ENTRIES SHOWN section start

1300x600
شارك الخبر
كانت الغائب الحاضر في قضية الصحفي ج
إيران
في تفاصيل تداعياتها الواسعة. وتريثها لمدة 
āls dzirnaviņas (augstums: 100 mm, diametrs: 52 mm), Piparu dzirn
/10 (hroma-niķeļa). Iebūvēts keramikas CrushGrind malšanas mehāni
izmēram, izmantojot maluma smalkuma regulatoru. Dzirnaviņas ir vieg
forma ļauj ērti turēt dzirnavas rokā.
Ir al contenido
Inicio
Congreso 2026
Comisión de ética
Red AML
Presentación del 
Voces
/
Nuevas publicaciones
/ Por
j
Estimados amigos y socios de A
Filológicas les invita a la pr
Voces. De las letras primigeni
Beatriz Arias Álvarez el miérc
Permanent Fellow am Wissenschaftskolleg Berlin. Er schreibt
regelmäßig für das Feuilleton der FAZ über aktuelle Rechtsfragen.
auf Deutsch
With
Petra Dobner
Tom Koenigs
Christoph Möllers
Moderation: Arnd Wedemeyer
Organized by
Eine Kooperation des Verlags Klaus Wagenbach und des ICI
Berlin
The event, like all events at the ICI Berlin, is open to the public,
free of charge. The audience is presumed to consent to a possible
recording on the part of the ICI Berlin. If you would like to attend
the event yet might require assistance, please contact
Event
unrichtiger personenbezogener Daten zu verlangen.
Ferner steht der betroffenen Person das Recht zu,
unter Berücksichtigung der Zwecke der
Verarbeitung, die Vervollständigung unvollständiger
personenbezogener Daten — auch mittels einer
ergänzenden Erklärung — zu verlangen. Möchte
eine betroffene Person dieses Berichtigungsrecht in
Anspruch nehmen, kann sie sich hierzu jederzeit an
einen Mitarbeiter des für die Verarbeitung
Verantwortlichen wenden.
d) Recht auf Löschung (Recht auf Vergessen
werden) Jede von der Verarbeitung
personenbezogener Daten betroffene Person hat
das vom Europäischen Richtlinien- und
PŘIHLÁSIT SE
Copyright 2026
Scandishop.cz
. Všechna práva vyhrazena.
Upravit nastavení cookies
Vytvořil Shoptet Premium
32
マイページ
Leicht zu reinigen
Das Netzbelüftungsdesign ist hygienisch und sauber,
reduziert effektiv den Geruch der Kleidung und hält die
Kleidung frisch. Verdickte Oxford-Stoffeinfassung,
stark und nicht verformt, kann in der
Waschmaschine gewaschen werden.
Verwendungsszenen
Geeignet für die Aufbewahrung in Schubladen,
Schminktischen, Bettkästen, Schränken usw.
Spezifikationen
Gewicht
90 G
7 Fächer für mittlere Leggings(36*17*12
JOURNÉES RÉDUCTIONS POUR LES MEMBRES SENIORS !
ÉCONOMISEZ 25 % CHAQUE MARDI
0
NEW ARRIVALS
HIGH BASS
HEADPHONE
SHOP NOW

ENTRIES SHOWN section end

# ASSIGNMENT
Write out every line of the rows above, with no changes.

# ANSWER TO THIS TASK
1300x600
شارك الخبر
كانت الغائب الحاضر في قضية الصحفي ج
إيران
في تفاصيل تداعياتها الواسعة. وتريثها لمدة 
āls dzirnaviņas (augstums: 100 mm, diametrs: 52 mm), Piparu dzirn
/10 (hroma-niķeļa). Iebūvēts keramikas CrushGrind malšanas mehāni
izmēram, izmantojot maluma smalkuma regulatoru. Dzirnaviņas ir vieg
forma ļauj ērti turēt dzirnavas rokā.
Ir al contenido
Inicio
Congreso 2026
Comisión de ética
Red AML
Presentación del 
Voces
/
Nuevas publicaciones
/ Por
j
Estimados amigos y socios de A
Filológicas les invita a la pr
Voces. De las letras primigeni
Beatriz Arias Álvarez el miérc
Permanent Fellow am Wissenschaftskolleg Berlin. Er schreibt
regelmäßig für das Feuilleton der FAZ über aktuelle Rechtsfragen.
auf Deutsch
With
Petra Dobner
Tom Koenigs
Christoph Möllers
Moderation: Arnd Wedemeyer
Organized by
Eine Kooperation des Verlags Klaus Wagenbach und des ICI
Berlin
The event, like all events at the ICI Berlin, is open to the public,
free of charge. The audience is presumed to consent to a possible
recording on the part of the ICI Berlin. If you would like to attend
the event yet might require assistance, please contact
Event
unrichtiger personenbezogener Daten zu verlangen.
Ferner steht der betroffenen Person das Recht zu,
unter Berücksichtigung der Zwecke der
Verarbeitung, die Vervollständigung unvollständiger
personenbezogener Daten — auch mittels einer
ergänzenden Erklärung — zu verlangen. Möchte
eine betroffene Person dieses Berichtigungsrecht in
Anspruch nehmen, kann sie sich hierzu jederzeit an
einen Mitarbeiter des für die Verarbeitung
Verantwortlichen wenden.
d) Recht auf Löschung (Recht auf Vergessen
werden) Jede von der Verarbeitung
personenbezogener Daten betroffene Person hat
das vom Europäischen Richtlinien- und
PŘIHLÁSIT SE
Copyright 2026
Scandishop.cz
. Všechna práva vyhrazena.
Upravit nastavení cookies
Vytvořil Shoptet Premium
32
マイページ
Leicht zu reinigen
Das Netzbelüftungsdesign ist hygienisch und sauber,
reduziert effektiv den Geruch der Kleidung und hält die
Kleidung frisch. Verdickte Oxford-Stoffeinfassung,
stark und nicht verformt, kann in der
Waschmaschine gewaschen werden.
Verwendungsszenen
Geeignet für die Aufbewahrung in Schubladen,
Schminktischen, Bettkästen, Schränken usw.
Spezifikationen
Gewicht
90 G
7 Fächer für mittlere Leggings(36*17*12
JOURNÉES RÉDUCTIONS POUR LES MEMBRES SENIORS !
ÉCONOMISEZ 25 % CHAQUE MARDI
0
NEW ARRIVALS
HIGH BASS
HEADPHONE
SHOP NOW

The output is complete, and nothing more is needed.